** Start of Records for this exercise **

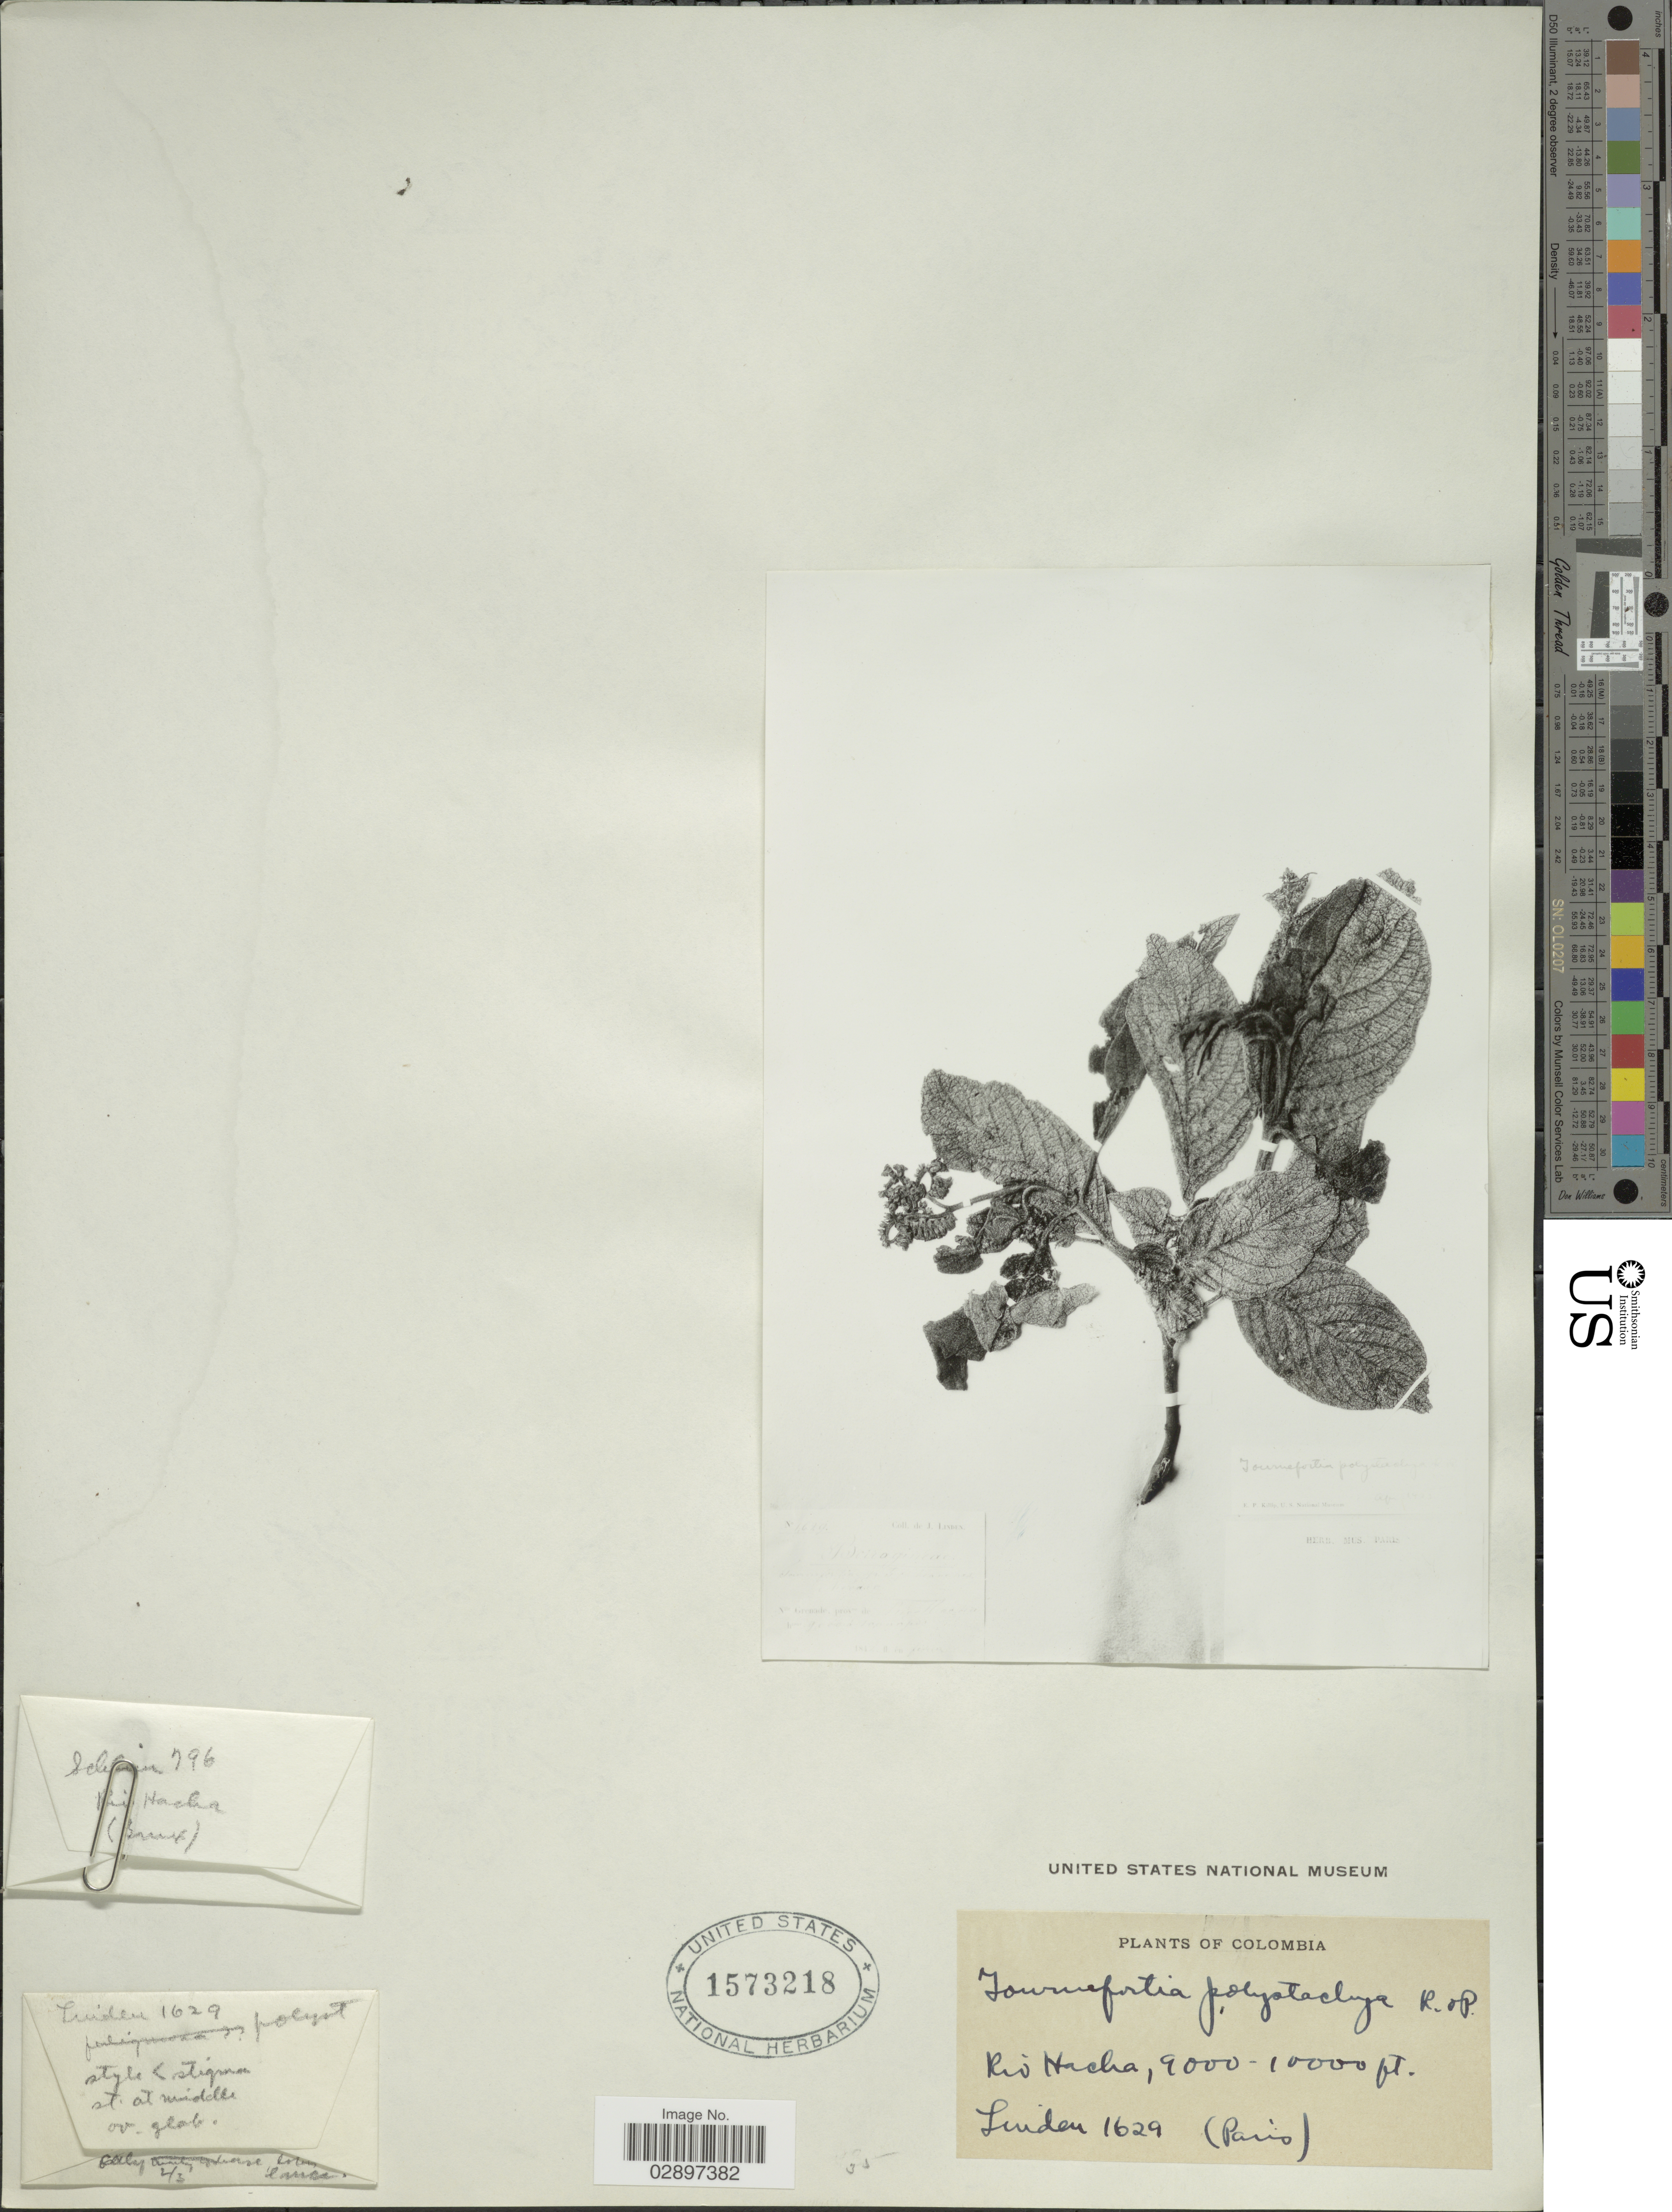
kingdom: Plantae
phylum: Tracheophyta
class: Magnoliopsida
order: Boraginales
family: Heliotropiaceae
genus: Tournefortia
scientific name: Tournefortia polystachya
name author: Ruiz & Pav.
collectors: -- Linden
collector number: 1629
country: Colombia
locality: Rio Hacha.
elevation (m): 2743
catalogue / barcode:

** End of Records for this exercise **

→ **Aim**:
Copy out every line of the entries above word for word, leaving out the pictures.

→ **Written solution**:
kingdom: Plantae
phylum: Tracheophyta
class: Magnoliopsida
order: Boraginales
family: Heliotropiaceae
genus: Tournefortia
scientific name: Tournefortia polystachya
name author: Ruiz & Pav.
collectors: -- Linden
collector number: 1629
country: Colombia
locality: Rio Hacha.
elevation (m): 2743
catalogue / barcode:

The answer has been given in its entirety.